I've always known that The Stranger specializes in writing as performance. In my research, I discovered two more things: Sometimes The Stranger pushes back at strictures because they're nothing more than stifling orthodoxies, and sometimes for less noble reasons, including logistics (available personnel being one: Schmader felt uneasy writing the On the Boards profile, for instance, but everyone else was busy). And sometimes, it pushes back simply to add to the dramatic flourish that is the paper's trademark. (When Savage ripped a spoof of one of his own plays in the 1990s, it was blood sport, not a real review.)

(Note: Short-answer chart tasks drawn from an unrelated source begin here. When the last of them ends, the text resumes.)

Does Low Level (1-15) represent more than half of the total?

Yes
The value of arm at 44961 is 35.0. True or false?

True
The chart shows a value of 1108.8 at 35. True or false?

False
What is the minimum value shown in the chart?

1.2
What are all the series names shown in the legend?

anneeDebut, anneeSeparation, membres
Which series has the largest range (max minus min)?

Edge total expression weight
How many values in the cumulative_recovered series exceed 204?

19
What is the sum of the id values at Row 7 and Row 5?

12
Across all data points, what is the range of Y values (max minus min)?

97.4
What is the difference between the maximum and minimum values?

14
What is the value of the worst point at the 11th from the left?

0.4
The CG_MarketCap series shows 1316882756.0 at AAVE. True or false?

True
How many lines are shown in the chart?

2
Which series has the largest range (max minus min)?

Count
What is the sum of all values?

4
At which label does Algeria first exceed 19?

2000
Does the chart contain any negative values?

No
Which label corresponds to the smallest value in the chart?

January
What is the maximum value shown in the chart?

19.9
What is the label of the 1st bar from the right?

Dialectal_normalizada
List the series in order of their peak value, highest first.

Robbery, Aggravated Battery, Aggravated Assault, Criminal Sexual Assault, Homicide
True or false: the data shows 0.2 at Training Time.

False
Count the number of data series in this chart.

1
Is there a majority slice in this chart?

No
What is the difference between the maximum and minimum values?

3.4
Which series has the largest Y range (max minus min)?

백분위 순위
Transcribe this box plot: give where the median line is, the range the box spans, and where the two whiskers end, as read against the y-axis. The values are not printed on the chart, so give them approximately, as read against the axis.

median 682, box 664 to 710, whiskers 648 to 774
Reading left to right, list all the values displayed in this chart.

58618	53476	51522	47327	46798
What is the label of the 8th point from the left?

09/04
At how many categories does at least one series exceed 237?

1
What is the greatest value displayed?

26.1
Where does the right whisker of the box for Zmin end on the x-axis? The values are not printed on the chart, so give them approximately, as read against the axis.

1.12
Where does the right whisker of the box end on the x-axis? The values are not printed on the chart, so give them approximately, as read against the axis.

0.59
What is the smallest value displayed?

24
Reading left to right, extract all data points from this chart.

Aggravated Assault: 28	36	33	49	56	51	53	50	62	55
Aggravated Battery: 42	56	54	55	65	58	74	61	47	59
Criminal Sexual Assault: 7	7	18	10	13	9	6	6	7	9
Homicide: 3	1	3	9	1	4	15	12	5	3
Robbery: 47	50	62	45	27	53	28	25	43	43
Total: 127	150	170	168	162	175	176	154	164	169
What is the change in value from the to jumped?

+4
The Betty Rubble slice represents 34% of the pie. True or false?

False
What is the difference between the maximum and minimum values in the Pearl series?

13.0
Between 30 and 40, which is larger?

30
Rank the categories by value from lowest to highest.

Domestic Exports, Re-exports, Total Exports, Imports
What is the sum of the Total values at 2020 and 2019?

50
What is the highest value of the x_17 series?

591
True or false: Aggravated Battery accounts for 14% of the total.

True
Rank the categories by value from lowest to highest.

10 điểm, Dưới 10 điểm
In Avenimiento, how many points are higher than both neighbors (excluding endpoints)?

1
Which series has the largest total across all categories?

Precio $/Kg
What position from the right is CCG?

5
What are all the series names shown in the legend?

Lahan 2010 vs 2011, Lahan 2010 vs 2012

The Stranger also makes mistakes. When Mudede was in talks with Northwest Film Forum for sponsorship of his movie Police Beat, he probably shouldn't have been reviewing movies there. (That said, if you've read Mudede, you know he already gets millions in kickbacks from dead German philosophers.) When Wagner was writing about the Northwest Film Forum's pay scale, news editor Josh Feit decided she didn't need to mention that her boyfriend had been fired from there a year earlier. (Wagner suggested the relationship be disclosed in the story, but was overruled by Feit.) That, too, seems like a slip. Readers should be able to expect transparency from The Stranger, and transparency is in fact one of The Stranger's better instincts. The paper's own blog has a "Conflict of Interest" category for entries, where Frizzelle can, for example, plug one of Savage's readings.
The Stranger is unclean, but I don't believe its writers are intentionally deceitful or cliquish, or even particularly quick to let themselves off the hook for missteps. And in cultural journalism, the spotless can be the clueless. It's a matter of having knowledge and access, and grinding professional instead of personal axes. When theater editor Kiley first started writing reviews for The Stranger, he was a resentful low-wage ticket taker at ACT Theatre. He never wrote about ACT or any shows by its directors, and he learned a lot by being inside, but not an insider. Even today, he says he'd hire someone in a similar position.
I was relieved to know there's only one other pseudonym in regular operation at The Stranger these days: Thadius Van Landingham III, a patently absurd name given to a restaurant reviewer with a publicly recognizable face who needs to avoid being given prejudicial service. (Occasionally, the joke pseudonyms Nancy Drew and Jeff Boiardi have been used by the news and food sections, respectively.) Fact is, some violations of journalistic custom make sense, some don't. As discomfiting as it may be, there aren't many rules here beyond that, except those involving ad reps.
There's a reason this alt-weekly prefers to hang out in dangerous gray areas with a joint dangling from its mouth—it's a stance, however adolescent-seeming, that can lead to greater insight. It courts greater punishment, too.